Friday 30 August 2013

Kick-Ass 2 (2013)

Kick-Ass 2 doesn't measure up to the inspired genius and lunacy of its predecessor but it's still great fun

Despite its unwitting fetishisation of vigilantism and celebration of violence, the creepiness of its foul-mouth sweet prepubescent lead, despite its confused veering between parody and celebration of the übermenschen narrative as wish-fulfilment for the dispossessed, Kick-Ass was a great action comedy. Like all great comedies, it worked because it had a great gimmick and a greater twist. There, the gimmick was “What if costumed heroes exist in the real world?” and the twist was “What if the world is normal and it’s the costumed heroes who are fucked up?” It also helped that its hyper-stylistic Asian action choreography made the gory violence so over-the-top, it superseded the conventions of taste and became a piece of cinematic art in its own right.

Kick-Ass 2 may come from the same source material as its predecessor yet under the hands of Jeff Wadlow, the film drops the twist and takes on an un-ironic conventionality about the heroic journey that the original film attempted to subvert or at least run away from.

Aaron Johnson reprises his role as David/Kick-Ass, who now joins a real-world Justice League. The problem is how this is played as a straight-up superhero team story (involving a final showdown with the villain), ditching the twist concept in the original source material. Despite all indications that Jim Carrey’s “Captain Stars and Stripes” is just about as much a psychopath as Nicolas Cage’s “Big Daddy”, or how his compadres seem to be even more incompetent and banal as the Kick-Ass hero, the film does not make a point of developing along these lines.

In Chloe Morentz’s storyline, the now-orphaned tyke makes a solemn promise to end her crime-fighting ways and to lead a normal life. Now this storyline has more promise that the A-plot, simply because even in normal life (or a film approximation of it), school’s a bitch when mean girls and queen bees abound, while the pressure to conform or be popular or notorious cannot be ignored. What happens when you put a classic superhero into the real world? How will a classic superhero, without using superhero violence or gadgets, fend off real world villains? How Wadlow settles this gimmick and twist reveals how much he really understands about Kick-Ass.

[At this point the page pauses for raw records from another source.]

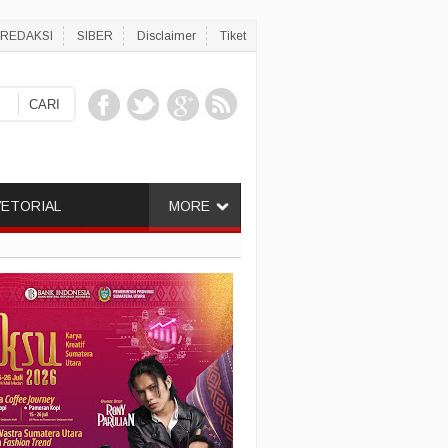
REDAKSI
SIBER
Disclaimer
Tiket
ETORIAL
MORE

Aside from the precociousness and unbearable cuteness of Moretz as a human Rabbit of Caerbannog, what does make Kick-Ass 2 tick is Christopher Mintz-Passe, who plays his costumed villain as an ordinary petulant teenager with delusions of grandeur, but at the same time so politically-incorrect, racist, misogynistic, it’s a wonder when he manages to pose a threat to the real-world Justice League and create silly, offensive mayhem. However, it is Olga Kurkulina who steals every scene she's in as Mother Russia, the all-round tank for Team Evil.

With the gimmick and twist concept poorly executed here and only working one-third of the time, and a blander visual approach to screen violence, Kick-Ass 2 is a sequel that makes the grade but could be much better.